## SUPPLIED TEXT
※
In the industrial manufacturing engineering process we too often experience pigeonhole thinking. If a new component is to be manufactured, the following engineering procedure starts:
- First comes the hour of the product design engineer.
- If the part is perfect, the manufacturing and possibilities for automation are thought through, if necessary with the help of suppliers.
- Once the manufacturing facilities are available, space is found for it in the factory.
- If there is no space for it, it has to be rearranged or even reorganized.
Sounds normal to you? To me, it sounds like wasted potential in engineering. Because in step 3, there is a breaking point in the development process. For example, steps 1 and 2 are often well interlocked on the part of product engineering. This is because established engineering procedures for product development that is suitable for manufacturing and assembly provide orientation.
But when it comes to integrating the manufacturing and logistics system into existing factory structures in step 3, decisions are often made on the basis of gut instinct and the experience of the manufacturing engineers. However, these are sometimes complex arrangement problems that – like the actual product development – can be processed and solved just as methodically. The following three guidelines are intended to help production engineers with this.
1. Value stream from the beginning
Every manufacturing engineer should take the following guiding principle to heart: Develop the value stream as soon as it is roughly clear what the future product will look like and how many other components will lead to its final form. In this way, you can identify the logistical flows at a very early stage and define all the goods flows generated by the manufacturing process.
Do not only consider main components, i.e. larger parts and assemblies. Because even C-parts (such as screws, pins, washers, etc.) can generate considerable logistical effort. This applies all the more if existing KANBAN control loops or supply concepts do not meet the changed requirements.
Basically, the value stream design shows you what the ideal manufacturing process must look like. It becomes clear which resources have to be used in which quantity to generate the required production volume. In factory engineering, this is described by the terms function determination and dimensioning, whereby these are not limited to individual product families, but consider the entire production program of a manufacturing site. It shows how new value streams interact with the resources and processes of the existing factory. I.e. e.g.
- Which resources are used by multiple value streams?
- Which processes of different products are similar?
Through this comprehensive consideration of all value streams, synergy potentials in manufacturing that are created by a new part or product become recognizable. In addition, the interactions become recognizable if other parts or products are dropped from the production program at the same time or if the number of units changes significantly. The result is the so-called functional diagram (Sankey diagram) of the factory, which schematically illustrates the flow of all goods through the resources of the factory.
※
## RAW DATA
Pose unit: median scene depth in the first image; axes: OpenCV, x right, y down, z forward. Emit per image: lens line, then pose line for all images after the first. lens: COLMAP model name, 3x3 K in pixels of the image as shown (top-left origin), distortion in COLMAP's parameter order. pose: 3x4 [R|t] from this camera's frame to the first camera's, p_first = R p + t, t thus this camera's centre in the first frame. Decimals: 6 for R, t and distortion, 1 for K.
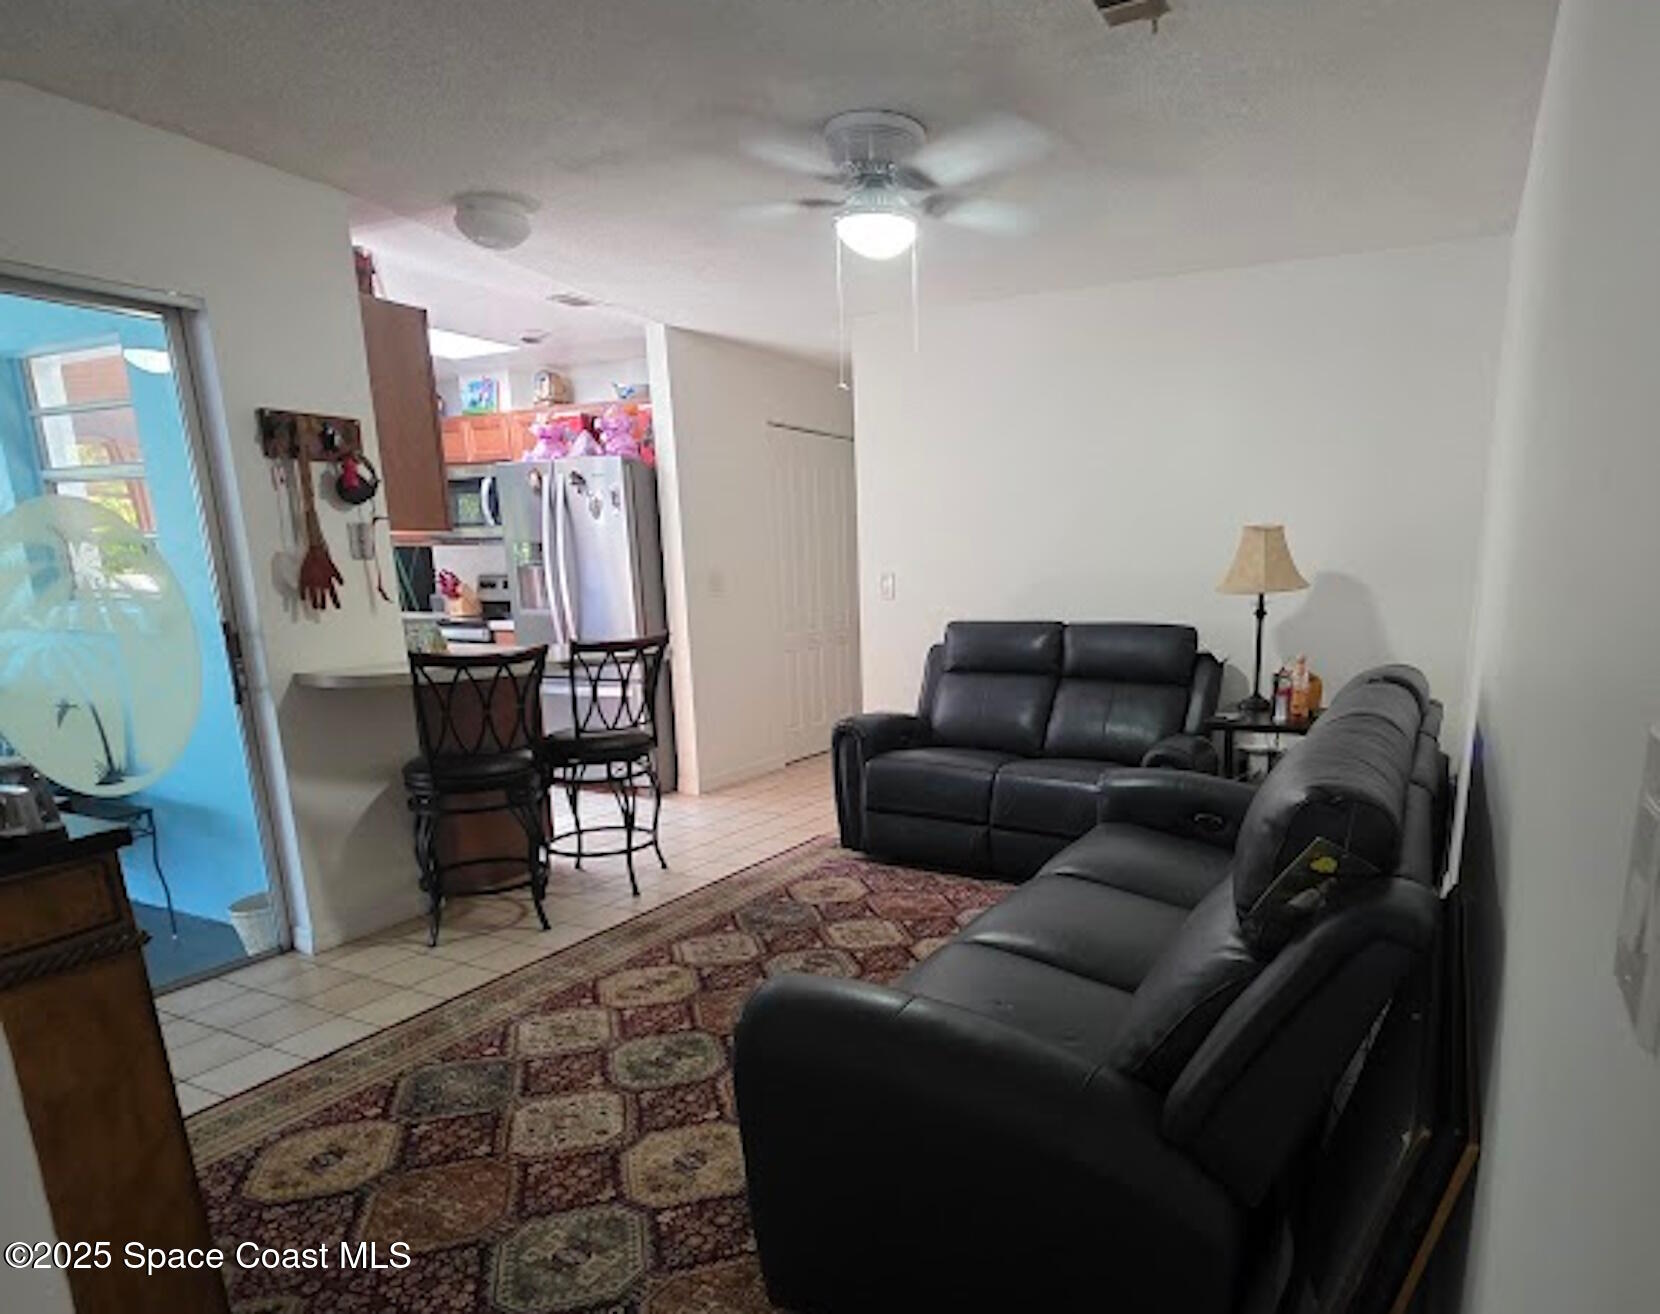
lens RADIAL K [[1025.3, 0, 836.2], [0, 1025.3, 651.4], [0, 0, 1]] dist [-0.002732, 0.001208]
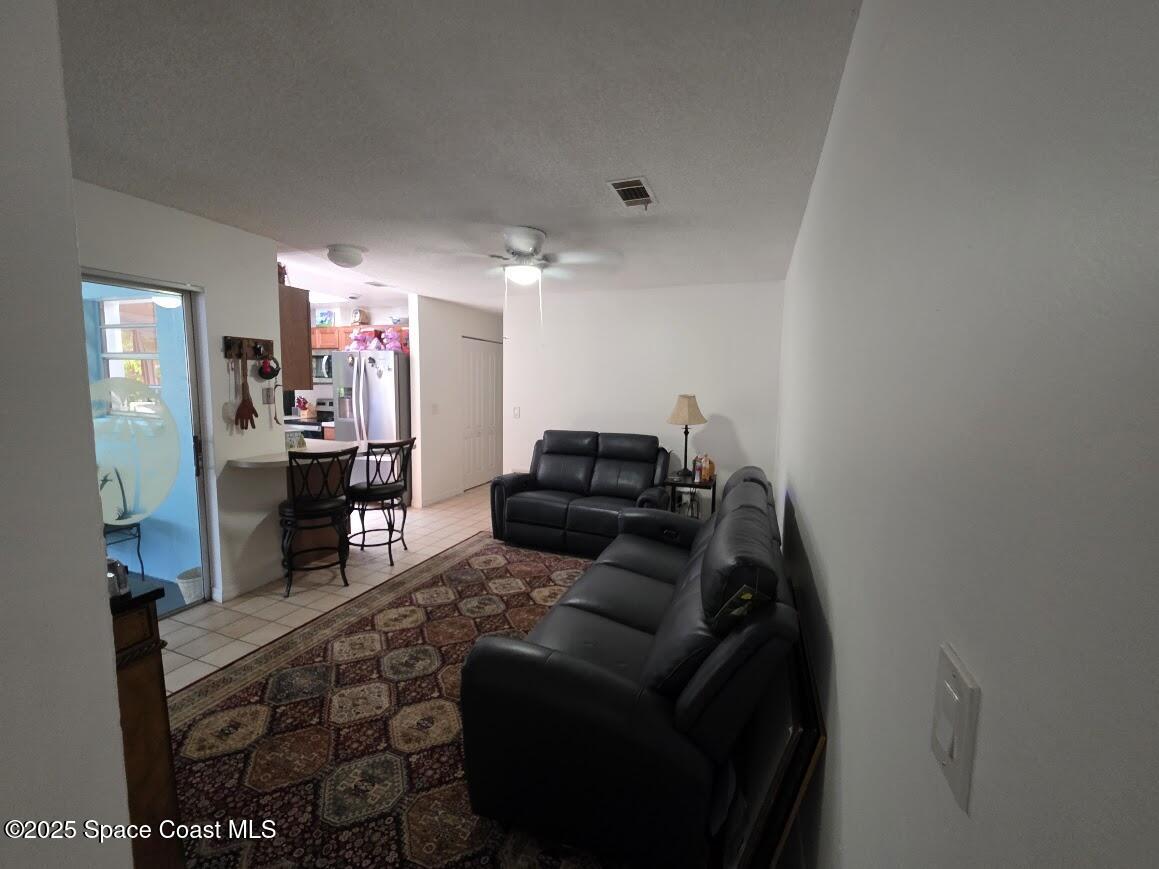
lens RADIAL K [[466.0, 0, 574.1], [0, 466.0, 436.3], [0, 0, 1]] dist [-0.001896, 0.000485]
pose [[0.995030, 0.017069, 0.098100, 0.062607], [-0.003527, 0.990622, -0.136586, 0.099974], [-0.099511, 0.135561, 0.985759, 0.018099]]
※
## TASKS FOR THIS EXERCISE
1 > Answer these from the manufacturing engineering text, one per line, marking each answer to match:
(a) Which C-parts does it give as examples?
(b) What other name does it give for the functional diagram?
(c) On what do decisions about integrating the manufacturing and logistics system into existing factory structures often rest?
2 > Rewrite the part of the manufacturing engineering text that opens with the words "In the industrial" and closes with "in the factory.", putting "vendors" in place of "suppliers".
3 > Resume the manufacturing engineering text after its last sentence.

## YOUR RESPONSES
1 >
(a) Screws, pins and washers.
(b) The Sankey diagram.
(c) Gut instinct and the experience of the manufacturing engineers.

2 >
In the industrial manufacturing engineering process we too often experience pigeonhole thinking. If a new component is to be manufactured, the following engineering procedure starts:
- First comes the hour of the product design engineer.
- If the part is perfect, the manufacturing and possibilities for automation are thought through, if necessary with the help of vendors.
- Once the manufacturing facilities are available, space is found for it in the factory.

3 >
Make-or-buy decisions can also be supported by data and made at an early stage. For example, it makes sense to supply existing, competent or high-margin manufacturing technologies with more units through in-house production. On the other hand, in the course of program changes, resources that are little used will be identified and removed from the machine pool if inefficiencies and thus cost disadvantages arise. It may even be possible to raise purchasing volumes from suppliers above discountable threshold values and thus achieve more favorable conditions.
2. Thinking ahead for change
After planning is before planning. This principle also applies to manufacturing processes and should be considered by any engineer. Product life cycles are becoming noticeably shorter in mechanical engineering too. This is noticeable in factory engineering. Lastly, modularization, adaptability, and scalability in production technology have been among the top ten goals for years in State-of-the-Art factory engineering.
In practical terms, this also means a constant change in the production layout. Those who not only recognize the interrelationship between value stream and layout but can also shape it, are well advised. Two main structural indicators guide manufacturing engineers in evaluating solutions,
Space consumption of the manufacturing process
For example, the relative space consumption for various production functions such as manufacturing, assembly, logistics, and storage is an indicator of how efficiently the available space is used. Knowledge objectives in the manufacturing engineering process could be:
- How does the ratio of manufacturing and assembly to logistics space develop in a multi-year comparison?
- What percentage of the space is used for value creation e.g. in assembly lines?
- What percentage of the space is currently available for new projects or expansions?
Transport effort in manufacturing
The other main indicator is the transport effort. In manufacturing engineering, it is easy to measure if the flows of goods and the resources involved are known and located in a scaled layout model. If the intensity of the flows of goods is the same, only the distances to be covered between the resources determine the transport effort. Thus, the transport effort can be used as a structural metric to assess the layout quality of an industrial manufacturing layout solution.
In addition, there are heuristics that help in finding good arrangements for minimal transport effort, e.g.
- modified triangle method (computer-aided with visTABLE®),
- Hungarian method,
- circular method,
- gravity line method.
Use of scenarios in the manufacturing engineering process
The evaluation of these key figures provides an important answer to manufacturing engineers: Will the current factory structure still support the expected change in the production program? The need for action becomes apparent at an early stage.
In addition, rough target scenarios can be developed in advance for changes in the production program. This provides greater certainty as to which changes in the production process will require the factory structure to be adapted and how. In the end, the preconceived (target scenarios) can be quickly planned and implemented on the basis of the existing (actual scenario) as soon as the change actually becomes apparent.
3. Use digital factory models for manufacturing engineering
The above considerations make it clear that a factory model is needed that meets the requirements. This should not only contain the actual situation (in the sense of a “digital twin”), but should also be meaningful with regard to the target scenarios. A CAD drawing is therefore not sufficient.
Rather, hierarchical, modular modeling for the factory layout is helpful. In this way, change scenarios can be modeled on a (rough) block layout level without having to change the actual situation in the model, which is naturally represented in fine layouts. Furthermore, factory modules made self-sufficient by the hierarchy can be developed independently and inserted into the model at the given time. For this purpose, the value streams must follow the structure of the model.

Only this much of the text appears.